Tuesday, January 20, 2009

History Currently Being Made

I'm writing this as I am watching one of the most historic events in America's recent history - Barack Obama's inauguration.

Currently, Mr. President Obama is giving an address to the nation, and I am struck, as I usually am by his speeches, by what an amazing orator he is. I assume he has a speech writer, and wonder why former President Bush's speech writer could not create such prose.

Perhaps I am selling that person short, whomever he or she may be. Perhaps No-Longer-President Bush's speechwriter was forced to "write down" to Not-in-White-House-Residence Bush's level. In that instance, I commiserate with the guy (or gal), because that means he was, not only limited in what he could write, but also had to watch his carefully crafted words butchered by a man who had a tenuous grasp of the English language.

President Obama's speechwriter, however, has free reign. Listening to the words and phrases Mr. President Obama is delivering, I can't help but notice that they would sound terribly trite and cheesy if spoken in any other manner, by any other person. It takes a great speaker to take cliche phrases and turn them into inspiring soundbytes.
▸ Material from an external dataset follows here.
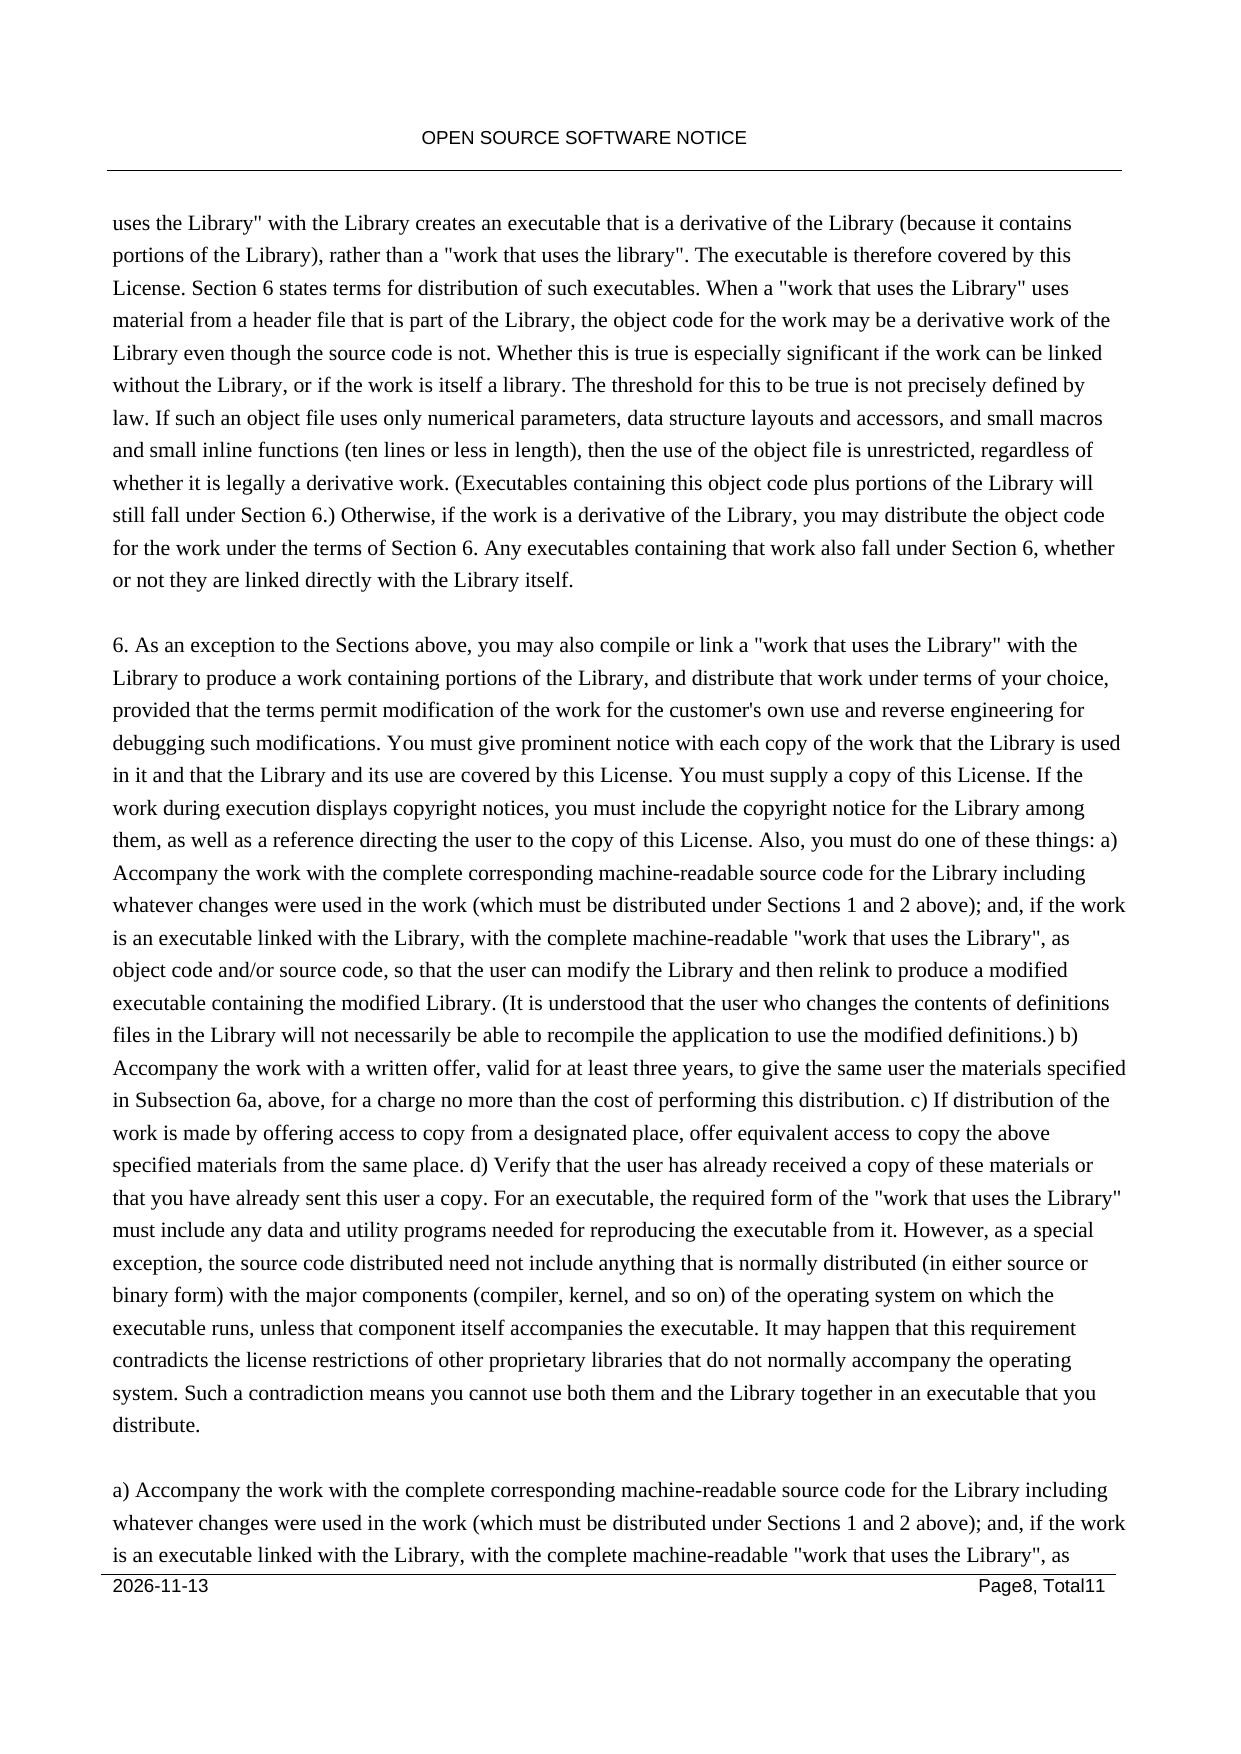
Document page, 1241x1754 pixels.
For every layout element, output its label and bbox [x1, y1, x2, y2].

I teach Contemporary Presentation as an intro level college course, and we recently added a Famous Speech assignment that is optional to any student who wishes for extra credit. For the assignment, they choose a speech from a list we provide of famous orators and deliver it in class. We've chosen speeches that cover a variety of events given by famous men and women of centuries past. We tried to choose speeches that had no audio or video recording so that the students' delivery would be their own interpretation. I am excited to see what they come up with, and I cannot help but notice how studying Mr. President Obama's rhetoric and delivery will only aid my students in learning how to deliver powerful prose by famous speakers of the past.

The new president's oration reminds me of the inspiration of Abraham Lincoln's Gettysburg Address, a short speech President Lincoln wrote in the carriage on the way to the battlefield, and Roosevelt's address to the nation after the attack on Pearl Harbor. Both Lincoln and Roosevelt's speeches were addressing the nation in times of trouble and hardship. President Obama has the same task today, and he has lived up to that task with aplomb.